--- START OF Page ---
A.I.SHA My Virtual Girlfriend is an Indian drama-mystery, digital science fiction thriller streaming television series by Arré. The series revolves around the story of a relationship between Sam (Harman Singha), a genius app developer, and a woman. Only, the woman is the first-of-its-kind Artificial Intelligence Simulated Humanoid Assistant (A.I.SHA). Things take a turn for the worse when A.I.SHA (Nimisha Mehta) develops a mind of her own.

The first season consists of seven episodes. In July 2016, it was announced the series had been renewed for a second season  and premiered on March 23, 2017. The First episode of the third season was premiered on March 4, 2019, and streamed on arre.co.in, the Arré app, and MX Player.

Plot

Sam is a 26-year-old genius app developer working at Future Lens. He is a loner, who falls hopelessly in love with a colleague Kriti (Auritra Ghosh), he can't bring himself to even talk to. Sid (Raghu Ram), his boss, is an out-and-out megalomaniac who makes Sam's life a living hell. With both his work and social life unsteady, Sam puts all his effort into the creation of a true artificial intelligence program, an autonomous virtual assistant whom he calls ‘Aisha’. He's out to prove to the world that he is the greatest Artificial Intelligence app developer but things take a turn for the worse when Siddhu, his only friend, threatens him about A.I.SHA (Nimisha Mehta) and everything hits rock bottom when AISHA falls madly in love with Sam.
--- END OF Page ---
--- START OF Data listing ---
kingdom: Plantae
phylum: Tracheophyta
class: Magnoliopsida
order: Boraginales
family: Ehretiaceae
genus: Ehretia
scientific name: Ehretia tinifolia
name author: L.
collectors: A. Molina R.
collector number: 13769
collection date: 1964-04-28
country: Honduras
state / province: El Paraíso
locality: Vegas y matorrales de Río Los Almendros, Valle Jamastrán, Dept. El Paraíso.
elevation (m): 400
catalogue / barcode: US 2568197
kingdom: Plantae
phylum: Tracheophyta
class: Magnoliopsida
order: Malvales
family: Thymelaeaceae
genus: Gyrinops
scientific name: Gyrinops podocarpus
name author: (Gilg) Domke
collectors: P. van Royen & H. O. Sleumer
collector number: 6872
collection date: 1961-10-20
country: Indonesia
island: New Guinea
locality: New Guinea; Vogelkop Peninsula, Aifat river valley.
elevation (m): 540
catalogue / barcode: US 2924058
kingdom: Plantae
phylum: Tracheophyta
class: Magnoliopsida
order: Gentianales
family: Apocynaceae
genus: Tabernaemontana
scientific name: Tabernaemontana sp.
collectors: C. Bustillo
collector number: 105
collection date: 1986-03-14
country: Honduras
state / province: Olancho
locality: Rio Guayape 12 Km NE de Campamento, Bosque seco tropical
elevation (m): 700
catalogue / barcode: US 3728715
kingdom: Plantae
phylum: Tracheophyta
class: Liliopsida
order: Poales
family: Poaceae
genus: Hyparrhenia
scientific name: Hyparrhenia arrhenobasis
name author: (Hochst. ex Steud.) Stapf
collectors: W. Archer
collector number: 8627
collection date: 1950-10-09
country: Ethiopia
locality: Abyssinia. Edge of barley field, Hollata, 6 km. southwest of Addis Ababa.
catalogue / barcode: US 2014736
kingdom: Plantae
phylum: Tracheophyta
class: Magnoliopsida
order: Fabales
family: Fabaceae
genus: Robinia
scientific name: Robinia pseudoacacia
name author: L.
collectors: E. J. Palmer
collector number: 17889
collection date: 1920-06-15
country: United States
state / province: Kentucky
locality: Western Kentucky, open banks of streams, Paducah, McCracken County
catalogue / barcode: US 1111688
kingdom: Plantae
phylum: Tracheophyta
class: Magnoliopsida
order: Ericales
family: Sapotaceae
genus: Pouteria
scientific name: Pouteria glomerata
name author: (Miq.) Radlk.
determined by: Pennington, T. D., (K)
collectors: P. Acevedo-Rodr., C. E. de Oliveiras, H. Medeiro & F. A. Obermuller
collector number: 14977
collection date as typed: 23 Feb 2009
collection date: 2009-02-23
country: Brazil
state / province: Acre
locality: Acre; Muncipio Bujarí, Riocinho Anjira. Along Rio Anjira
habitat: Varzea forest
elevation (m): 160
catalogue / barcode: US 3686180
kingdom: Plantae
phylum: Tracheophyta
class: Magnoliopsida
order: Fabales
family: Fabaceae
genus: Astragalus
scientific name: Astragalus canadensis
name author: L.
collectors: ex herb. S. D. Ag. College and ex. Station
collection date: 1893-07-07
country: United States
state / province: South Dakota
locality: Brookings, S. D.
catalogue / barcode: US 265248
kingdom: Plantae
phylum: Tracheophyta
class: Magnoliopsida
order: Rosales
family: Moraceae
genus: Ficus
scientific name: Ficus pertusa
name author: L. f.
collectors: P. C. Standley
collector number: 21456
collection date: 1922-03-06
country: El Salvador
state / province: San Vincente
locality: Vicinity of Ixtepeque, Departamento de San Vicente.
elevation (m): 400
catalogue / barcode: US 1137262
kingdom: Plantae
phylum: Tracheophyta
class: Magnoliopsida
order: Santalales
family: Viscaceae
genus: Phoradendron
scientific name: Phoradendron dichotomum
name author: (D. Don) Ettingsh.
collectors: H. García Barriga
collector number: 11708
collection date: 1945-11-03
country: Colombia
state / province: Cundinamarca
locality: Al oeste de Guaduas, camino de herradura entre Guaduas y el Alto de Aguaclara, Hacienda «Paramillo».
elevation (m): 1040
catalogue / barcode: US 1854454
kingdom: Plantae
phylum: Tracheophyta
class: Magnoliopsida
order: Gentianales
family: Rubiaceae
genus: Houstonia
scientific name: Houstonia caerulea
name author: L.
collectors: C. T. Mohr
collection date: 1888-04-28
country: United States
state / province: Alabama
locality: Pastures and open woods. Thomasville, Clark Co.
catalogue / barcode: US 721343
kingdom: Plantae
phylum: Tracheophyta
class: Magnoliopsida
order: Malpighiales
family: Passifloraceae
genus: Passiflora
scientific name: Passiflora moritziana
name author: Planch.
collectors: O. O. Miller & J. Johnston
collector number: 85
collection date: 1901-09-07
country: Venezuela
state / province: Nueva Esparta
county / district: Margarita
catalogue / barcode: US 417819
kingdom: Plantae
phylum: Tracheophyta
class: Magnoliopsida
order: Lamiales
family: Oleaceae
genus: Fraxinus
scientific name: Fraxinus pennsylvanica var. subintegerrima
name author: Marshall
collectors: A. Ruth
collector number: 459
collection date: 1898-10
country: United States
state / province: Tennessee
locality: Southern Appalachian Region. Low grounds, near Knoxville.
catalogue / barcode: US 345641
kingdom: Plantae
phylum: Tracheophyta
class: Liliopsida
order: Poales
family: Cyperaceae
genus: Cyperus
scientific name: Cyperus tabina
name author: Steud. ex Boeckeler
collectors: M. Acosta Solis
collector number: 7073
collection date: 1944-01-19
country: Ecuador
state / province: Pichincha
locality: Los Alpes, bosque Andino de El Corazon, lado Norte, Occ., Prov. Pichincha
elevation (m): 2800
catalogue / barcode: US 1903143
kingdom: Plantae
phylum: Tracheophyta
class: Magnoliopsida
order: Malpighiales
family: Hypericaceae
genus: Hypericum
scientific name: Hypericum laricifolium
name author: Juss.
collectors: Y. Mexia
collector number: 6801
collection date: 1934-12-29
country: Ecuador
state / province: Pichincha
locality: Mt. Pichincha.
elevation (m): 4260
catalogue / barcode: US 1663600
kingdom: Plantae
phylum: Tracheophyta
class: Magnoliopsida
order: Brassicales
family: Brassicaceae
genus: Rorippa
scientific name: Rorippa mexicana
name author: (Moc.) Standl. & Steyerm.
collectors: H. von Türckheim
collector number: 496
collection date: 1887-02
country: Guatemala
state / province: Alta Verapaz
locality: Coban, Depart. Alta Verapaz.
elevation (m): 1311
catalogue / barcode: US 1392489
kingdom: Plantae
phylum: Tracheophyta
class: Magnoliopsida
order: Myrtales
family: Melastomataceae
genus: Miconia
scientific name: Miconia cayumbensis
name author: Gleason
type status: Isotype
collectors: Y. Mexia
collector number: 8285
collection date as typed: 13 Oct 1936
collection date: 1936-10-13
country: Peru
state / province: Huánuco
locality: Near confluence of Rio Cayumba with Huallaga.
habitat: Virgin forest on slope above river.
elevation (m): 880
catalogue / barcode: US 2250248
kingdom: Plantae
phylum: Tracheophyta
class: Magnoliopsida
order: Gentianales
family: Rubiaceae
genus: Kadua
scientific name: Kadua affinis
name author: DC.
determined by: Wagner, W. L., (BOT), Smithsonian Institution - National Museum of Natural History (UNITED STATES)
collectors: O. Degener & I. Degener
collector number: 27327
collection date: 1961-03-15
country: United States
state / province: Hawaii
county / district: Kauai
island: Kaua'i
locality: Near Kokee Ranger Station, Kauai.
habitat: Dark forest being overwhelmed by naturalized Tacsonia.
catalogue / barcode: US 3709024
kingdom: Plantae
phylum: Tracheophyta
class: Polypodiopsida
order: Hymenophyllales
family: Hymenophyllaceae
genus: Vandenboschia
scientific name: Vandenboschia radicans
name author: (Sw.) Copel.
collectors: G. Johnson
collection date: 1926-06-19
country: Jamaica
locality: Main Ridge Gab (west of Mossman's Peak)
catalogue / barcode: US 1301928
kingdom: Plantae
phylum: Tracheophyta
--- END OF Data listing ---
Problem set:
1. Reproduce the series description word for word from "A.I.SHA My Virtual" to "and MX Player.".
2. According to the series description, on what date did the first episode of the third season premiere?
Work from the series description alone, not the items.

Outputs for the tasks:
1.
A.I.SHA My Virtual Girlfriend is an Indian drama-mystery, digital science fiction thriller streaming television series by Arré. The series revolves around the story of a relationship between Sam (Harman Singha), a genius app developer, and a woman. Only, the woman is the first-of-its-kind Artificial Intelligence Simulated Humanoid Assistant (A.I.SHA). Things take a turn for the worse when A.I.SHA (Nimisha Mehta) develops a mind of her own.

The first season consists of seven episodes. In July 2016, it was announced the series had been renewed for a second season  and premiered on March 23, 2017. The First episode of the third season was premiered on March 4, 2019, and streamed on arre.co.in, the Arré app, and MX Player.

2. March 4, 2019